George Foreman isn’t just one of the greatest boxers ever; he’s also an accomplished author, public speaker, boxing commentator, and businessman. His deal to get his name on his own line of George Foreman grills remains one of the savviest licensing deals of all time.
Foreman’s story didn’t start so positively, however. He actually came from humble beginnings. At one point, his life looked like it’d go in a different direction until one TV ad set him on a new course that would lead to fame and fortune.
George Foreman’s boxing career
Foreman’s success transcended eras. He fought with all-time greats such as Joe Frazier and Muhammad Ali. But due to his own longevity (and the brutal power of his punching ability), he was able to box well into his forties.
Foreman’s most famous fights include a win for the title over Frazier in 1973; his famous loss to Ali in the “Rumble in the Jungle” in Zaire in 1974; and a late-career victory over then-heavyweight champion Michael Moorer to give him his final world title at age 46. Foreman retired with an overall record of 76-5. Only one of those losses came via knockout, the loss to Ali.
Foreman’s life before boxing
Looking back, Foreman’s ferocity made it seem as if a career as one of boxing’s greats was a foregone conclusion. But this wasn’t always the case. In Foreman’s younger years, he got into trouble.

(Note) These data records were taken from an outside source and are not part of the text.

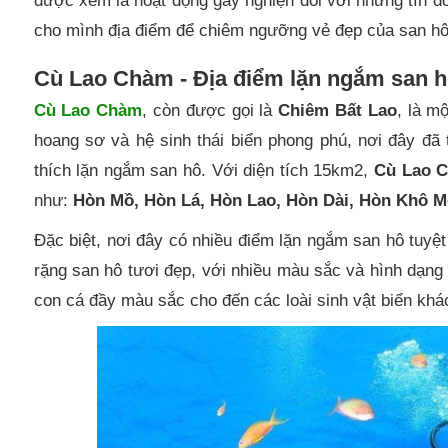
được xem là hoạt động gây nghiện đối với những tín đ
cho mình địa điểm để chiêm ngưỡng vẻ đẹp của san hô,
Cù Lao Chàm - Địa điểm lặn ngắm san 
Cù Lao Chàm
, còn được gọi là
Chiêm Bất Lao
, là m
hoang sơ và hệ sinh thái biển phong phú, nơi đây đ
thích lặn ngắm san hô. Với diện tích 15km2,
Cù Lao 
như:
Hòn Mồ, Hòn Lá, Hòn Lao, Hòn Dài, Hòn Khô M
Đặc biệt, nơi đây có nhiều điểm lặn ngắm san hô tuy
rặng san hô tươi đẹp, với nhiều màu sắc và hình dạn
con cá đầy màu sắc cho đến các loài sinh vật biển khá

Born in 1949 in Marshall, Texas, the Foreman family struggled to make ends meet. Growing up in Houston’s Fifth Ward — a dangerous part of town at the time — Foreman got involved with petty crimes as a young man, working as a low-level enforcer.

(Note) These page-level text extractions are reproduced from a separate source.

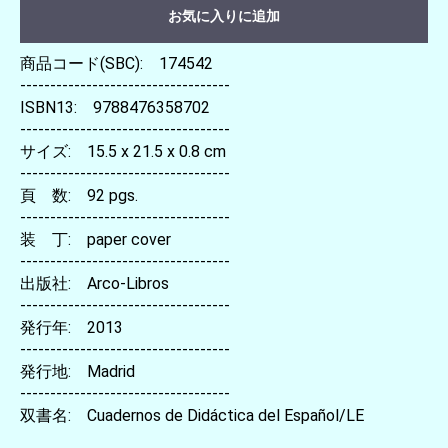
お気に入りに追加
商品コード(SBC): 174542
-----------------------------------
ISBN13: 9788476358702
-----------------------------------
サイズ: 15.5 x 21.5 x 0.8 cm
-----------------------------------
頁 数: 92 pgs.
-----------------------------------
装 丁: paper cover
-----------------------------------
出版社: Arco-Libros
-----------------------------------
発行年: 2013
-----------------------------------
発行地: Madrid
-----------------------------------
双書名: Cuadernos de Didáctica del Español/LE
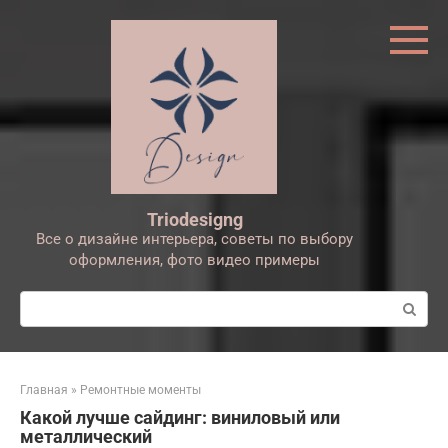
Перейти
к
контенту
Triodesigng
Все о дизайне интерьера, советы по выбору
оформления, фото видео примеры
Поиск:
Главная
»
Ремонтные моменты
Какой лучше сайдинг: виниловый или
металлический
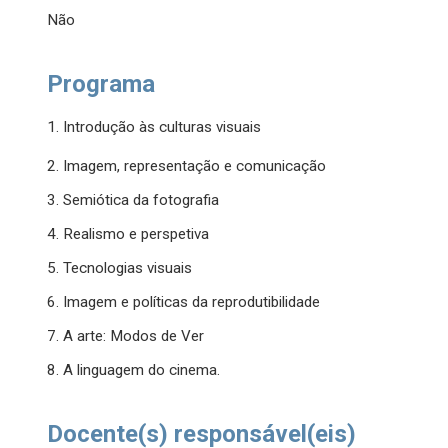
Não
Programa
1. Introdução às culturas visuais
2. Imagem, representação e comunicação
3. Semiótica da fotografia
4. Realismo e perspetiva
5. Tecnologias visuais
6. Imagem e políticas da reprodutibilidade
7. A arte: Modos de Ver
8. A linguagem do cinema.
Docente(s) responsável(eis)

At the age of 16, Foreman already towered over his peers at 6-foot-1 and 185 pounds. It seemed like Foreman’s life was heading down an unsavory and dangerous path. That’s when he saw the ad that changed his life irrevocably and set him on the course to become a champion one day.
The ad that changed George Foreman’s life
Foreman’s life changed for the better the day he saw an ad for Job Corps on TV. President Lyndon B. Johnson established the organization in 1964 when he signed the Economic Opportunity Act. The goal of the law was to give job opportunities to everyone regardless of race or economic standing.
According to National Job Corps Association CEO Lonnie P. Taylor: “Over the past 50 years, Job Corps has helped almost 3 million young people transform their lives by teaching them the skills critical to find and sustain employment.”
Foreman signed up for Job Corps, heading to Oregon and then California for work. He received small monthly stipends and regular meals. While Foreman kept getting in fights for a time, one of his supervisors took notice of his penchant for pugilism. He got Foreman involved in boxing as a more positive way to channel his anger. The rest, as they say, was history.
Job Corps selected Foreman out of 50 nominees to become one of its 10 Graduate Heroes as part of its 50th anniversary. In his biography, Foreman reflected on his experience with the program by saying, “I felt myself changed and changing daily … I had been reborn.”
Who knows what could’ve happened to Foreman had he not seen the ad? Based on his athletic achievements, business savvy, and philanthropic endeavors, Foreman is proof positive that sometimes those who are disenfranchised just need an assist to point them in the right direction.